NIST Publishes Draft Guidelines For Server BIOS Protection

hypnosec writes "The U.S.'s National Institute of Standards and Technology has come up with a set of proposed guidelines for security of server BIOSes— the mechanism on which most modern day computers rely during boot up. Recently quite a few instances of malware have been known to persistently infect computer systems, and cannot be removed even on OS re-installs. NIST is proposing a set of measures through which the BIOS can be made more secure and resistant to such firmware manipulating attacks. Mebromi is one such Trojan. NIST published the draft guidelines [PDF] earlier this week and has proposed four different features through which the server BIOSes can be made more secure: authenticated update mechanism; secure local update mechanism (optional); firmware integrity protections; and non-bypassability features."

Re:Stupid and wrong

[dgatwood]

Actually, it's not easy. A trojan horse can draw the same UI, write the same file to the flash drive, and a naïve user would probably dutifully follow the instructions because the user would not know any better. Your "solution" is no better than the status quo.
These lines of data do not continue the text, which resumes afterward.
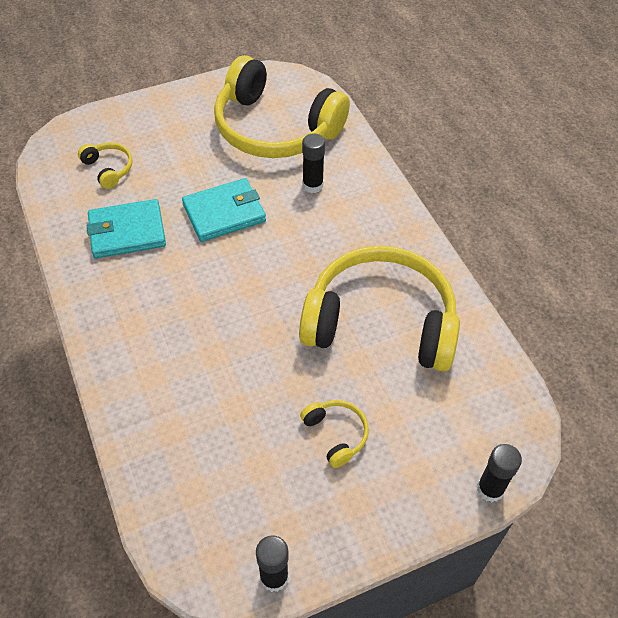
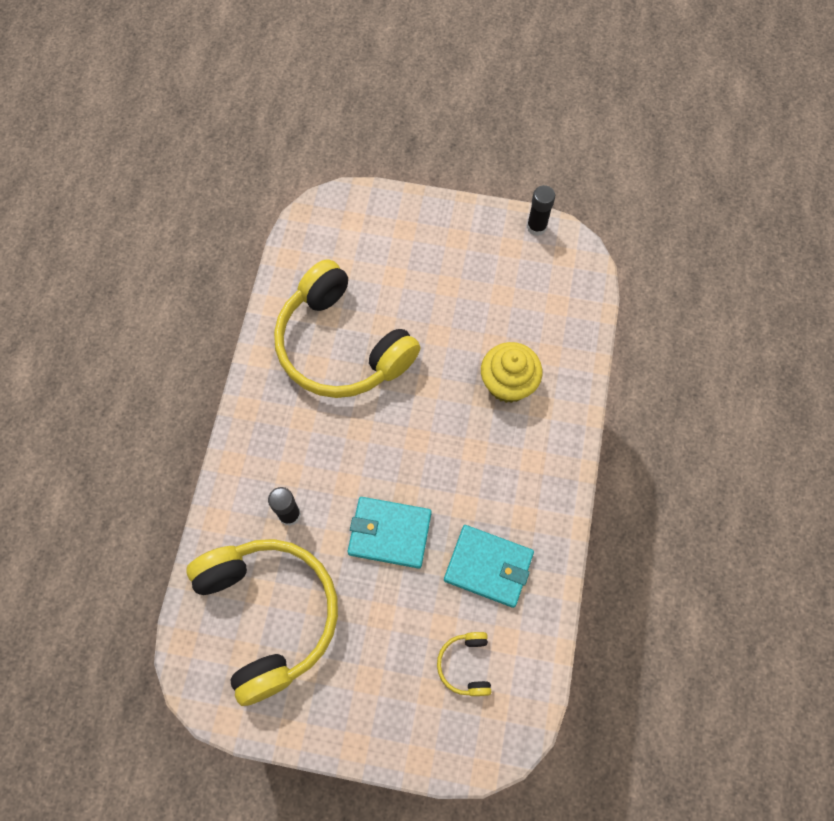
camera: 145 degrees left, 15 degrees up
(197, 378) = (508, 383): none -> yellow cupcake
(336, 434) = (438, 285): yellow headphones -> none
(490, 489) = (368, 196): black glue stick -> none

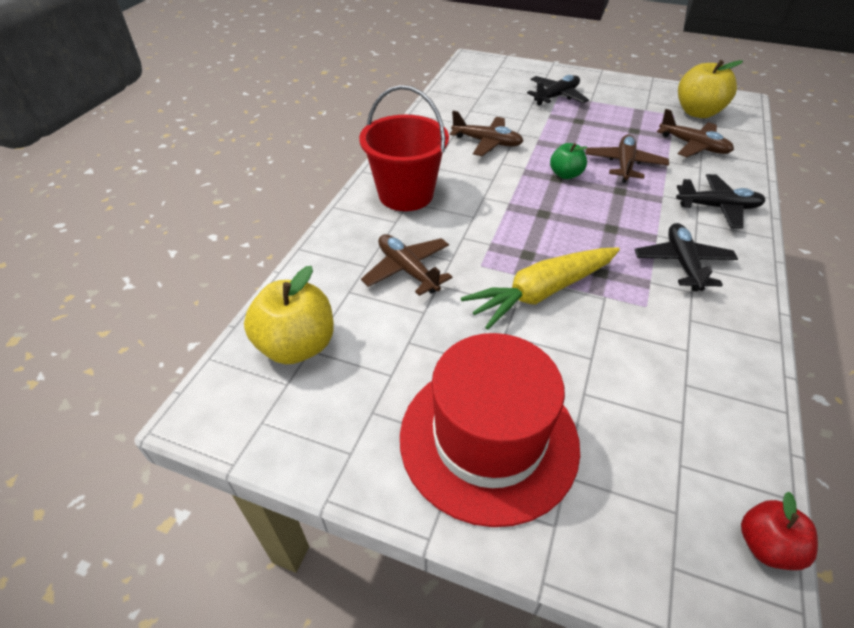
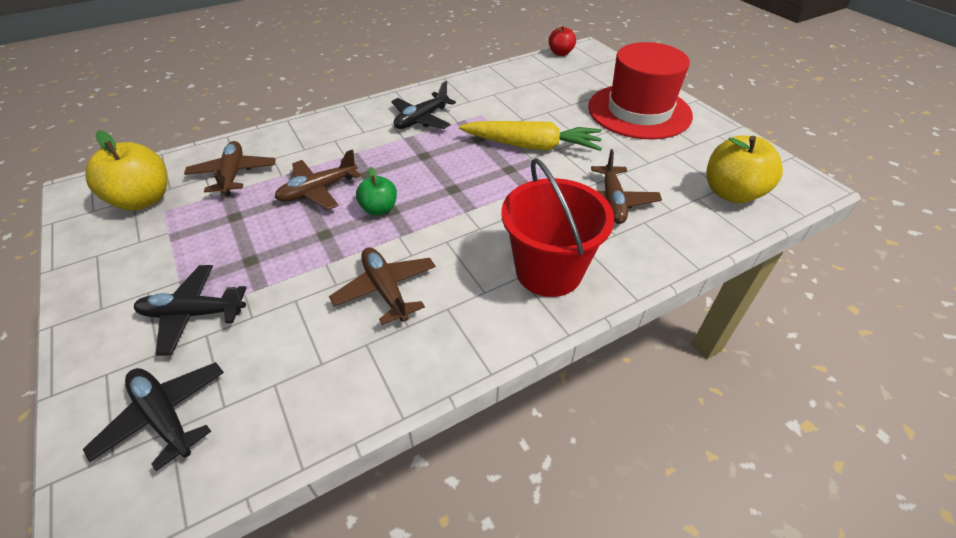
camera: 140 degrees left, 0 degrees up
(717, 207) = (332, 131): black plane -> black plane (165, 417)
Allowing a power-user (someone who knows how to hold down the magic keys and isn't afraid of the BIOS UI) to install an unsigned update explicitly and manually is one thing. Such a user can be assumed to know enough about what he or she is doing to understand the risks of downloading a BIOS update from an untrusted source. Allowing unsigned BIOS updates to be installed by average users as a part of their normal day-to-day update process, however, is another thing entirely, and is a very bad idea.